South Atlantic island record reveals a South Atlantic response to the 8.2 kyr event K. Ljung1, S. Björck1, H. Renssen2, and D. Hammarlund1 1Geobiosphere Science Centre, Department of Geology, Quaternary Sciences, Lund University, Sölvegatan 12, 223 62 Lund, Sweden 2Faculty of Earth and Life Sciences, Vrije Universiteit Amsterdam, De Boelelaan 1085, 1081 HV Amsterdam, The Netherlands
Abstract. One of the most distinct climate fluctuations during the Holocene is the
short and rapid event centred around 8200 years ago, the 8.2 kyr event,
which was most likely triggered by glacial melt-water forcing from the
receding Laurentide ice-sheet. Evidence for this cooling has primarily been
reported from sites around the North Atlantic, but an increasing number of
observations imply a more wide-spread occurrence.
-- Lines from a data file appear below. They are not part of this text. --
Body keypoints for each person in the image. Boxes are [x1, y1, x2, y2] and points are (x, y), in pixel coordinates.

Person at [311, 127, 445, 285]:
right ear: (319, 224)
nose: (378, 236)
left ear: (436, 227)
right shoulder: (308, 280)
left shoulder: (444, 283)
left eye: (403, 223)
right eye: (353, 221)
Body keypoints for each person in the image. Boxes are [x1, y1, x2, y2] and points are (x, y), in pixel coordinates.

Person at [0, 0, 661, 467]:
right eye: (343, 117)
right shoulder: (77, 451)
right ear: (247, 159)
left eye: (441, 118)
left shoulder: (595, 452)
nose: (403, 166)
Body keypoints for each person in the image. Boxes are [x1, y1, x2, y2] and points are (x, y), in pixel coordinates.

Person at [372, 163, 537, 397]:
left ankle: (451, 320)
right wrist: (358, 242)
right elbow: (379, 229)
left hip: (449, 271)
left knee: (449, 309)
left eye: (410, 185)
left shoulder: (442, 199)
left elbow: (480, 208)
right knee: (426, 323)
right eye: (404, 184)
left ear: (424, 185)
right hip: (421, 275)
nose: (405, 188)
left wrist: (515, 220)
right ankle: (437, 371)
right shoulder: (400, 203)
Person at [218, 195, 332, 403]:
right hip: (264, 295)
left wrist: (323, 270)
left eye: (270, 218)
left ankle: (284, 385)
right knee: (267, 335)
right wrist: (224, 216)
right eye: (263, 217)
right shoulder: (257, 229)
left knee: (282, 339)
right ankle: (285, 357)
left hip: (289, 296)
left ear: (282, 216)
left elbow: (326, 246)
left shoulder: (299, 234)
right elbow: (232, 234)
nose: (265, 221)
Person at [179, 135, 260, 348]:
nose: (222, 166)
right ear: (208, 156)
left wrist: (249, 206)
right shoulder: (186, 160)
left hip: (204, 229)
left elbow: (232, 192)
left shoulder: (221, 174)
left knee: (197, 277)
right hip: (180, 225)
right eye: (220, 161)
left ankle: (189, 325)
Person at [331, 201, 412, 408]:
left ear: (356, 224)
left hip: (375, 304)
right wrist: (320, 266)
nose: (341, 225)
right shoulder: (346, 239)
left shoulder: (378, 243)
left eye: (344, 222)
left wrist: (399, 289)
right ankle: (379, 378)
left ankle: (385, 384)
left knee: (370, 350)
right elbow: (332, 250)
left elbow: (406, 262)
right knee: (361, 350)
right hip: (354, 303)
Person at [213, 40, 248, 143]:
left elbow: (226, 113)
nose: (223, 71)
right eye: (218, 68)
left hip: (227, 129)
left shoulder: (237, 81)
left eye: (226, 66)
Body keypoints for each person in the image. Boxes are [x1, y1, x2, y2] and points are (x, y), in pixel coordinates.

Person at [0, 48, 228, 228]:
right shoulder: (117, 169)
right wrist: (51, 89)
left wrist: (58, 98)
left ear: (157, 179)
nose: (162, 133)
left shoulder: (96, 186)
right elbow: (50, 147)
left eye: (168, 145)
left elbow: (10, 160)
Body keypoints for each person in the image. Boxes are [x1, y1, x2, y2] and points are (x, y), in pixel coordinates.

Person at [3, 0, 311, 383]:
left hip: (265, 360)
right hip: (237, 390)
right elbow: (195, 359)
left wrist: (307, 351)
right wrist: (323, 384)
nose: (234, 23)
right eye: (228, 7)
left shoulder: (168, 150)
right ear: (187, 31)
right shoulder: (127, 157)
Palaeoclimate archives
from the Southern Hemisphere have hitherto failed to uncover a distinct
climatic anomaly associated with the 8.2 kyr event. Here we present a lake
sediment record from Nightingale Island in the central South Atlantic
showing enhanced precipitation between 8275 and 8025 cal. yrs BP, most
likely as a consequence of increased sea surface temperature (SST). We show
that this is consistent with climate model projections of a warming of the
South Atlantic in response to reduced north-ward energy transport during the
8.2 kyr event.
Citation: Ljung, K., Björck, S., Renssen, H., and Hammarlund, D.: South Atlantic island record reveals a South Atlantic response to the 8.2 kyr event, Clim. Past, 4, 35-45, doi:10.5194/cp-4-35-2008, 2008.